3. Write a function random_codon() that returns a single three-base string (e.g. "GAT"). Reuse the pattern from random_sequence().

   NoteSolution

   random_codon <- function() {
     bases <- sample(nucleotides, size = 3, replace = TRUE)
     paste(bases, collapse = "")
   }
   random_codon()

   [1] "GCC"

   Same three parts as before — name, body, (here empty) arguments — just with size fixed at 3 and no inputs to vary.

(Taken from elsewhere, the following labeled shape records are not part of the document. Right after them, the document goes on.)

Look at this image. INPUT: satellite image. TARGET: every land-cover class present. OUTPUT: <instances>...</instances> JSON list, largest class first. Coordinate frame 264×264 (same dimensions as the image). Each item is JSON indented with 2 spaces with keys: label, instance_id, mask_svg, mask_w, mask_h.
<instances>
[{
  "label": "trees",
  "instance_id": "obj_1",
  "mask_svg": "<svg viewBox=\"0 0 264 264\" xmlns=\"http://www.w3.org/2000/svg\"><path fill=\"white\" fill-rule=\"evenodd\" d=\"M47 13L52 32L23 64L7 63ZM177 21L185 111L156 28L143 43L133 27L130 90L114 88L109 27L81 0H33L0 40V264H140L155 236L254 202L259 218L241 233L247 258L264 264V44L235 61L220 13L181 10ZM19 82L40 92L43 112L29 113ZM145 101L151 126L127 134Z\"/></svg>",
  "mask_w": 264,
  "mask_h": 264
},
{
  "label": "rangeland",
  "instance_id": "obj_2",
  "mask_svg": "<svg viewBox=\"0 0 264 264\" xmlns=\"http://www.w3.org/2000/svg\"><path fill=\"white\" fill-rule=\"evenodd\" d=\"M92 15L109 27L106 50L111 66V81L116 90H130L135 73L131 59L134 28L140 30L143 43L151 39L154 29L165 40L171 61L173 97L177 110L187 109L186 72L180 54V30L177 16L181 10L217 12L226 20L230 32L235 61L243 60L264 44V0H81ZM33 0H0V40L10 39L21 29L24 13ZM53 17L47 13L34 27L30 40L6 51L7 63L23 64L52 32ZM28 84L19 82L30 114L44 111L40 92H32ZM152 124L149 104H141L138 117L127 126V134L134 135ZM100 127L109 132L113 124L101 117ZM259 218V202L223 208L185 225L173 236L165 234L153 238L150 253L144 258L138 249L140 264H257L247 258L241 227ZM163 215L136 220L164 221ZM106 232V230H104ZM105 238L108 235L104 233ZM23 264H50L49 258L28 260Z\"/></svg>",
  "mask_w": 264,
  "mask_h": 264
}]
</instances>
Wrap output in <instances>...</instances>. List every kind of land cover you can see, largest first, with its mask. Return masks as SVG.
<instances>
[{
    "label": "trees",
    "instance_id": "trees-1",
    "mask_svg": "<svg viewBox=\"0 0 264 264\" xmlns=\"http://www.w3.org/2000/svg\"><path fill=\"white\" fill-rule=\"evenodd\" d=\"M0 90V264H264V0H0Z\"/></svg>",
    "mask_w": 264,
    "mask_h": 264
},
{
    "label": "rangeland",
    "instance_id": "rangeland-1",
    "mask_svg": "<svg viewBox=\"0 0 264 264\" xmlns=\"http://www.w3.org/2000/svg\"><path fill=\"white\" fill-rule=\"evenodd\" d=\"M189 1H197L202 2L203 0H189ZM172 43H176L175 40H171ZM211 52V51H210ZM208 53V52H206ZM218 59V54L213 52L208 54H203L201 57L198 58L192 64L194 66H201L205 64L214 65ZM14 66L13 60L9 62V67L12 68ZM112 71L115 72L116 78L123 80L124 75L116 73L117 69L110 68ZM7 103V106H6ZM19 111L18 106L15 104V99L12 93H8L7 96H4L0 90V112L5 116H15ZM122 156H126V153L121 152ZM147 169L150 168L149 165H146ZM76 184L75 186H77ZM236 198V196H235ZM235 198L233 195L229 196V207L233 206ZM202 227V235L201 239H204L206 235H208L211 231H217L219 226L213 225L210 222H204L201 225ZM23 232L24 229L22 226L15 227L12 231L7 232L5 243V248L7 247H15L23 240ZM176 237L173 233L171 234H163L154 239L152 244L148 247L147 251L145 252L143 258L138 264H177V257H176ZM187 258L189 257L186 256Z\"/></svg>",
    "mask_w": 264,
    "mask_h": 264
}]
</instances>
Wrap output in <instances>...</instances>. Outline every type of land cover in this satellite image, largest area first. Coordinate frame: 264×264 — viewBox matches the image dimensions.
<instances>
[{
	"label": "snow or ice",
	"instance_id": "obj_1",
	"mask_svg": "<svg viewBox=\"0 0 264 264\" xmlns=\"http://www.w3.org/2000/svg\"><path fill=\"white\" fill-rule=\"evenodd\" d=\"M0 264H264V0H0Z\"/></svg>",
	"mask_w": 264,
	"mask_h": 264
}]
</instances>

4. Our model assumes every base position is independent. Name one real biological feature of DNA that violates that assumption, and say in a sentence why it matters.

   NoteSolution

   Many answers work: codons (bases come in functional triplets), sequence motifs in promoters and binding sites, CpG islands, or GC-rich/AT-rich regions. Any of these means the base at one position carries information about its neighbors — exactly the dependence our independent-draws model ignores, which is why sequences it generates won’t contain genuine genes or regulatory signals.

5. Modify a copy of random_sequence() so that it returns the vector of bases instead of a single pasted string. Which line do you remove?

   NoteSolution

   random_bases <- function(n = 20, prob = NULL) {
     sample(nucleotides, size = n, replace = TRUE, prob = prob)
   }
   random_bases(n = 8)

   [1] "G" "T" "C" "T" "T" "C" "A" "A"

   Drop the paste() line; a function returns its last expression, so making the sample() call the last line returns the raw vector.

4.9 Summary

You can now generate random data and package code for reuse — two skills the rest of the book leans on constantly:

• sample() draws values at random from a vector; size sets how many and replace = TRUE allows repeats. Building DNA requires sampling with replacement, which models every position as independent — a convenient fiction that real genomic structure violates.
• You write a function with function(args) { body }, save it with <-, and it returns the value of its last line. Arguments can have defaults, and extra arguments (like prob) let one function cover many cases.
• Strung together, a couple of simple rules make a generative model — here, a bare-bones one that is, in spirit, the simplest relative of the DNA language models used in research.

Next we’ll generate sequences by the thousands, reduce each to a single summary number — a statistic — and meet the law of large numbers.